**PAGE TEXT:**
▼
Home > No Stupid (Kink) Questions > No Stupid (Kink) Questions: Episode 18 – SSC and RACK

No Stupid (Kink) Questions: Episode 18 – SSC and RACK

September 5th, 2013

NoStupidKinkQuestionsGandhi said that if you want to change the world, you have to be the change you want to see. To that end, Insatiable Desire brings you No Stupid (Kink) Questions, a series of questions asked by novice kinksters around the web. If you have a question for us, leave it in comments, or send it to rayne (at) insatiabledesire (dot) com with “NS(K)Q” in the subject.

Question 18:

I was researching this thing you do (and that I want to do) and I keep coming up with these two acronyms. What do they mean?

SSC – Safe, Sane, Consensual

Just like everything else in the kink community, this acronym is translated a number of different ways.

Obviously, “safe” means you approach kinky activities with a “safety first” attitude. This means when you tie someone up, you’ve got safety scissors nearby in case you need to cut them out in a hurry. If you’re playing with fire, you keep water, sand, and a fire extinguisher next to you at all times. If you’re into blood letting, there are always bandages, rubbing alcohol, antibacterial soap, and gloves in use. 

Some also define this as a person only engaging in activities that are considered to be safe BDSM practices. Which, for some, means no blood letting, no fire play, no breath play, etc.

“Sane” means the people involved are in their right mind before, during, and after the play session. Some also take this to mean the activities they participate in are considered “sane”. So, again, often this means no blood letting, no fire play, no breath play, etc.

“Consensual” is easy. This means you get permission before you do anything with or to the person you’re playing with. It’s the cornerstone of the whole BDSM gig.

RACK – Risk-Aware Consensual Kink

Some folks looked at SSC and went, “Whoa, wait a second. Very little of the shit we do is safe, and most ‘normal’ folks would tell us we’re absolutely insane. SSC doesn’t really fit.” And so RACK was born.

And I mean, they’re right. Take all the precautions you want. The fact remains that most kinky activities are not safe, by any stretch of the imagination. Accidents happen. People get hurt. Hell, Midori, who is (was? I guess it depends on who you talk to) considered an expert in BDSM and rigging, dropped someone during a suspension session some time around the time I took over SexIs. The person she dropped was pretty badly injured, mentally and physically.

But let’s say you’re Captain Safety. You always quadruple check any load bearing knots, keep all the suggested safety items at hand, make sure there’s at least one third party to help you if there’s an emergency that requires quick release…it doesn’t matter. Shit happens. I’ve seen people involved in cupping get the flame too close to the alcohol. I’ve seen people miscalculate how deeply they’re cutting someone. I’ve seen shoulders dislocated, bones (especially ribs and fingers) broken, people die.
▲
**DATA LISTING:**
▼
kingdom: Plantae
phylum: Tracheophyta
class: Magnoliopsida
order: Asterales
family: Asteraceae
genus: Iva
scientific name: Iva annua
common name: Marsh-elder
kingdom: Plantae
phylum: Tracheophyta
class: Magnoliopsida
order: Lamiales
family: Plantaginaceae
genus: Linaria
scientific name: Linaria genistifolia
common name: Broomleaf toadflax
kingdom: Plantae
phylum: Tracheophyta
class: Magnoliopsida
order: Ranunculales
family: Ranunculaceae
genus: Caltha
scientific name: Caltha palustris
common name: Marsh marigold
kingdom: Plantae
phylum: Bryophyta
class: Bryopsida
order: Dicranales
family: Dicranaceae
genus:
▲
**REQUIRED ACTIONS:**
1. Update the SSC and RACK page text by giving everything from "But let’s say" down to "broken, people die.", with "Captain Safety" replaced by "Captain Caution".
2. Why does the SSC and RACK page say RACK came about? Answer in one to three sentences.

**SOLUTION SET:**
1.
But let’s say you’re Captain Caution. You always quadruple check any load bearing knots, keep all the suggested safety items at hand, make sure there’s at least one third party to help you if there’s an emergency that requires quick release…it doesn’t matter. Shit happens. I’ve seen people involved in cupping get the flame too close to the alcohol. I’ve seen people miscalculate how deeply they’re cutting someone. I’ve seen shoulders dislocated, bones (especially ribs and fingers) broken, people die.

2. Some people felt SSC didn't fit, because very little of what they do is safe and most "normal" people would call them insane. RACK was created in response.